The Linear Regime of Tachyonic Preheating

TL;DR

This paper provides an analytic, model-independent analysis of the linear regime of tachyonic preheating, showing its efficiency, gravitational wave production, and compatibility with observational constraints.

Contribution

It introduces a Floquet theoretic approach to describe mode growth in tachyonic preheating, applicable to various models including larger scalar multiplets.

Findings

Tachyonic preheating is efficient with sub-Planckian field excursions.

It can generate gravitational waves detectable by current and future interferometers.

The process is compatible with observational bounds on tensor-to-scalar ratio.

Abstract

Tachyonic preheating is realized when the inflaton repeatedly returns to a convex region of the potential during the post-inflationary oscillating phase.

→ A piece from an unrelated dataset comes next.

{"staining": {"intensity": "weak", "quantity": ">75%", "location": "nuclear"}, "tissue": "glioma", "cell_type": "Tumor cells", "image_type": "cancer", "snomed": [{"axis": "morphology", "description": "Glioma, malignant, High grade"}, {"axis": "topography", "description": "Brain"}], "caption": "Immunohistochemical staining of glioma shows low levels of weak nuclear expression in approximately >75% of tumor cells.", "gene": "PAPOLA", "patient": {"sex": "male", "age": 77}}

This will induce a strong tachyonic instability and lead to a rapid fragmentation of the coherent field that can complete within a fraction of an $e$-fold. In this paper, we study the linear regime of this process in a model-independent way. To this purpose, we construct simplified models that provide an analytic Floquet theoretic description of mode growth. This approach captures the essential features of well-motivated tachyonic preheating scenarios, including scenarios in which the inflaton is part of a larger scalar multiplet. We show that tachyonic preheating is efficient if the field excursions are sub-Planckian, can produce gravitational waves in the frequency range of current and future gravitational wave interferometers, and can be consistent with any experimentally allowed tensor-to-scalar ratio.